Pek çok şeyler yaşandı ve sonuç ortada: Türkiye Mavi Marmara olayının üzerinden altı yıl geçtikten sonra başladığı yere döndü. “İzin alınmalıydı” sözlerinden ötürü Hocafendi’ye 6 yıl boyunca saldıran Erdoğan ve AKP, Gazze’ye yardım için “İsrail’den izin alınması” noktasına geldi.

‘Mesele aydınlanınca özür dileyenler olacak’

Mavi Marmara hadisesi sonrası Hocaefendi’nin verdiği röportajdaki sözleri nedeniyle Türkiye kaynıyordu. Çevresindekilere gelen telefonlar, akan haberler bunun devam edeceği istikametindeydi. Nitekim öyle de oldu.
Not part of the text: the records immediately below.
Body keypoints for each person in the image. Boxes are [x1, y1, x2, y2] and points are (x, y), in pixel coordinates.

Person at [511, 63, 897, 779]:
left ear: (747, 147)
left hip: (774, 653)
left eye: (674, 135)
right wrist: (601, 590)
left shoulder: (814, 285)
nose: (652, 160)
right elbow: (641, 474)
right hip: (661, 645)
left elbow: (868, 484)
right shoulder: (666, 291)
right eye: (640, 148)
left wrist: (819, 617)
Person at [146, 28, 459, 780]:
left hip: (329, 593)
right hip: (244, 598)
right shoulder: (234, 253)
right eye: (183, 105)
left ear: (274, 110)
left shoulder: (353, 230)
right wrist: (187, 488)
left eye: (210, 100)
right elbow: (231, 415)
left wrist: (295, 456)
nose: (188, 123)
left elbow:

O sıralarda yaptığı sohbetlerden birinde kendisine bu konuyla alakalı bir soru da yönetildi: “Türkiye’de ve Arap dünyasında bunu (yaptığı açıklamayı) anlamayanlar çıkacaktır. Ne düşünüyorsunuz bu konuda?”
Soru netti, cevabı da o ölçüde net olmuştu: “Bir sürü gıybet eden, dedikodu eden insan çıkar; günahlara girerler. Mesele tebeyyün edince (aydınlanınca) de yüzlerce özür dileyen, helallik dileyen olur. Kendileri gibi konuşmamızı bekliyorlar herhalde! 50 tane askeri ve yardım gemisi ile, uçaklarla gidelim Gazze’ye dayanalım… Bu problemi çözmek değildir. Hamasi destanlarla bir yere varılamaz. Allah’ın rızasına iktiran etmeyen işler bir mana ifade etmez. Yanlış anlaşılmalara meydan vermeyecek gayretleriniz olduysa, gerisi Allah’ın muradıdır.”
Not: Bu yazının hazırlanmasındaki katkılarından dolayı Sayın Ahmet Kurucan’a teşekkür ederiz.